Is composition of reversible functions reversible too?

Question

This sounds obvious. Too obvious for me to be able to prove it formally. Can you please help with a formal proof of this?

Answer 1

Assuming that by "reversible" you mean "invertible," suppose $f,g$ are invertible with inverses $f^{-1},g^{-1}$ respectively.
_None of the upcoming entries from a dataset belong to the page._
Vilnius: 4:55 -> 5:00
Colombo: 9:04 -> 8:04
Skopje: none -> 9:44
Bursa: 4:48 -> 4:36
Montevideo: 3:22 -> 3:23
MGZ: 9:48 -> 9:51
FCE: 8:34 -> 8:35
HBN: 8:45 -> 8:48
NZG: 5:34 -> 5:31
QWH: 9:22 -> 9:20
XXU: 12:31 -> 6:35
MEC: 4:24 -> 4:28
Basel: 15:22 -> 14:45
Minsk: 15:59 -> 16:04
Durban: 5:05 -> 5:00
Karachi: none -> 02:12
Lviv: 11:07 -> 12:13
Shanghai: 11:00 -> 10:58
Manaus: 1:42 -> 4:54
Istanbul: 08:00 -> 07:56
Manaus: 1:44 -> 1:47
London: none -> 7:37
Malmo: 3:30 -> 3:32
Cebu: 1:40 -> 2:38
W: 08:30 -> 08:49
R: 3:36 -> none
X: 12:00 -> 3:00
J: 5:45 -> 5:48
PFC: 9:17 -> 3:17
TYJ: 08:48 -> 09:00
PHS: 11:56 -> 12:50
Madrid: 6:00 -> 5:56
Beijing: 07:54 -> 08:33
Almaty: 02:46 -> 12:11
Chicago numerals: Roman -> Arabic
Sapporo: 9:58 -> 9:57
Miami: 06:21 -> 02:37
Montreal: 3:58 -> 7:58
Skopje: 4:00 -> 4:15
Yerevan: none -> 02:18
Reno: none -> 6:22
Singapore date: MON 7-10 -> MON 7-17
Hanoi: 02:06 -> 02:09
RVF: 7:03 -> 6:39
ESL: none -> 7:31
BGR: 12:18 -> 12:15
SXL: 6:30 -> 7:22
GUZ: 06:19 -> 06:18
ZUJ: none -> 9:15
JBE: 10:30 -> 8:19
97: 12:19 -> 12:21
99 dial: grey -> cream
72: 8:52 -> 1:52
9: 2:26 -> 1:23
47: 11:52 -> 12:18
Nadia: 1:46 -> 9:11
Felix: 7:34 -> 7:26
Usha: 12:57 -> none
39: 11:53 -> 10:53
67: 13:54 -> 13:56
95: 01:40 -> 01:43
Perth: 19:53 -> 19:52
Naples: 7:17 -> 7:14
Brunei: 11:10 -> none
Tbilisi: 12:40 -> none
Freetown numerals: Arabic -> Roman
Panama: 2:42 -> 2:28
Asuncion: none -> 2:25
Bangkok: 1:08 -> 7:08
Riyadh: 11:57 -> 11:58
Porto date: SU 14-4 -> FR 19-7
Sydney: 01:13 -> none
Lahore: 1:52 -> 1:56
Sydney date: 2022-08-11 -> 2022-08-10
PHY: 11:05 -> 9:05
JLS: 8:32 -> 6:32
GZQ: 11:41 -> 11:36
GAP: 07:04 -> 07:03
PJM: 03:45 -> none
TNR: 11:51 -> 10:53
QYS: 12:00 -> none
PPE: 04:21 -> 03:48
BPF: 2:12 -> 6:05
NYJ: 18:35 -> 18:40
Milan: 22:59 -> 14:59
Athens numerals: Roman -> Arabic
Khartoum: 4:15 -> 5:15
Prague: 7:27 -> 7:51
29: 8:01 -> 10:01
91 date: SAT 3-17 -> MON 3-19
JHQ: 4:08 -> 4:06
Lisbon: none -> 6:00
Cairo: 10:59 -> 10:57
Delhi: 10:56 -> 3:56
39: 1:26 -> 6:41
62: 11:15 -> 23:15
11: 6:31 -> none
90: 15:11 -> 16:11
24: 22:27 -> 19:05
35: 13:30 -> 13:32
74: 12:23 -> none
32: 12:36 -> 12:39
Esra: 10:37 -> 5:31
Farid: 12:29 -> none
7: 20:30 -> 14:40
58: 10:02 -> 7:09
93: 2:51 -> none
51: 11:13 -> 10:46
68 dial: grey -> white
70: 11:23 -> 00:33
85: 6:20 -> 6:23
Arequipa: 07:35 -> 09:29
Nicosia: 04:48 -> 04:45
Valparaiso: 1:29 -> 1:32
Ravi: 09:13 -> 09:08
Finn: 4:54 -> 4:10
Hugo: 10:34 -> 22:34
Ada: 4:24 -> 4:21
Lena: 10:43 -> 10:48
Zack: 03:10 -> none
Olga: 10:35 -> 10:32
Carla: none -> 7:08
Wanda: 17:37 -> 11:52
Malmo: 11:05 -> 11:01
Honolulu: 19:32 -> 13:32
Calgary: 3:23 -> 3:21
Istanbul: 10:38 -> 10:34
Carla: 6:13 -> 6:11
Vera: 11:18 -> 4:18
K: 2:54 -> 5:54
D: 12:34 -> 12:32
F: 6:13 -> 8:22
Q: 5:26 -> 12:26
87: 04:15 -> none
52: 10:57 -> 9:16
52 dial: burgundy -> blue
We claim the inverse of $f\circ g$ is $g^{-1}\circ f^{-1}$. Indeed, $$(f\circ g)\circ (g^{-1}\circ f^{-1})=f\circ \text{Id}\circ f^{-1}=\text{Id}$$ $$(g^{-1}\circ f^{-1})\circ (f\circ g)=g^{-1}\circ \text{Id}\circ g=\text{Id}.$$ Therefore $f\circ g$ is invertible with inverse $g^{-1}\circ f^{-1}$,

Answer 2

It is required to show that, given $y$ in the range of $f$ composition $g$, there is precisely $1$ $x$ such that $f(g(x))=y$. Firstly, since f is reversible or bijective, there is only one $g(x)$ such that $f(g(x))=y$. Since $g$ is also reversible, we find that there is only one $x$ such that $g(x)=g(x)$. Therefore, $f$ composition $g$ is also reversible.